On Tue, Jun 13, 2006 at 04:38:49PM +0100, Russell Wallace wrote:

> >Representing and manipulating formal system is a very recent component
> >in the fitness function, and hence not well-optimized.
> 
> True; but I will claim that no matter how much you optimize a biological
> neural net, it will always have characteristics such as being slow at serial
> computation, and relatively imprecise.

No disagreement. But you don't have to use live cells to build
a computational network. As to imprecise, with scaling down geometry
and ramping up switching speed digital is no longer well-defined.
With many small switches you're also getting reliability problems,
so noise begins to creep in at the hardware layer.
 
> Fast serial calculation. 

In comparison to biological neurons, yes.

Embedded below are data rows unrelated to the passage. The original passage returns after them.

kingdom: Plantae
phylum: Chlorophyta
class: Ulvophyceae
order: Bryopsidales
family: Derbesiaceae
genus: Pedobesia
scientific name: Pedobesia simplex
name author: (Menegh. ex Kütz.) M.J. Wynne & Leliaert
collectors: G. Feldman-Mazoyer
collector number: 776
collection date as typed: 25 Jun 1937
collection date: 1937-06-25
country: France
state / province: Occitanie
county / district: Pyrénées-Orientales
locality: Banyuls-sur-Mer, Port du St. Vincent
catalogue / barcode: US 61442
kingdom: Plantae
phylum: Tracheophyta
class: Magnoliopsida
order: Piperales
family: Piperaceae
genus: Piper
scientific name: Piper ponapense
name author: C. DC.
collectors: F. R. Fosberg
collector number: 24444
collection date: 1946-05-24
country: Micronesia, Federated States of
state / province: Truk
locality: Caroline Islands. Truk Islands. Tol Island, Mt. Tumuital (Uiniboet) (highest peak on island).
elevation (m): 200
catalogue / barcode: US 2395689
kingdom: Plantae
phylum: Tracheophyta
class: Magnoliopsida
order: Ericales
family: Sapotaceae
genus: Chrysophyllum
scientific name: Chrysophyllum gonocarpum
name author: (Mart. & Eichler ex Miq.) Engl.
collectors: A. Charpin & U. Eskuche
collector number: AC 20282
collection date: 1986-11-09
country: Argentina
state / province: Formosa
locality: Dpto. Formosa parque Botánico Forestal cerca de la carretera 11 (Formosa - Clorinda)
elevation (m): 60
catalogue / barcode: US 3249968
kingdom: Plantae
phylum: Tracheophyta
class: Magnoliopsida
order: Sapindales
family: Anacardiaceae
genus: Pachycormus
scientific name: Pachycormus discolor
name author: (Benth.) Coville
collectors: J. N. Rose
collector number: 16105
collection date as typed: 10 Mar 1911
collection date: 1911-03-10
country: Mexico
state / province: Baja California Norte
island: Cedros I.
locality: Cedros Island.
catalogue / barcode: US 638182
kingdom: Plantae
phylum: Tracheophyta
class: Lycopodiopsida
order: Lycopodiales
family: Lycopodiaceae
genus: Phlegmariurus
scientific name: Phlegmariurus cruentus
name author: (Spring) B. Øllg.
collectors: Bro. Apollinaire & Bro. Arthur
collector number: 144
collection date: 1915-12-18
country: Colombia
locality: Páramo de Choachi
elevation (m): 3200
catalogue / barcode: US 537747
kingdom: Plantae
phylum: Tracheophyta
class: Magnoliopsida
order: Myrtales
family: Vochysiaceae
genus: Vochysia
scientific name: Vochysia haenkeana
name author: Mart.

> Very high precision. Extreme flexibility in choice

I don't see why an automaton network can't use many bits
to represent things. There's also some question for what
you need very high precision. Cryptography is a candidate,
another one is physical modelling doing it like a 
mathematician. I think there is a very distinct
bias, almost an agnosia if you want to do it not like
a mathematician.

> of operations and instant rewiring of data structures.

You can't actually rewire the circuit, so you have
to switch state which reprsents the circuit. It's easier
if you embrace the model of dynamically traced out
circuitry in a computational substrate. Very few
things are instant in a current memory-bottlenecked
digital computers. If you want to widen that bottleneck,
you first get a massively parallel box, and eventually
a cellular/mosaic architecture of simple computational
elements.
 
> If computational resources,
> >which architecture?
> 
> I don't understand the question, please clarify?

If you want to build a robot capable of playing tennis
in a heavy hail, how would you do it?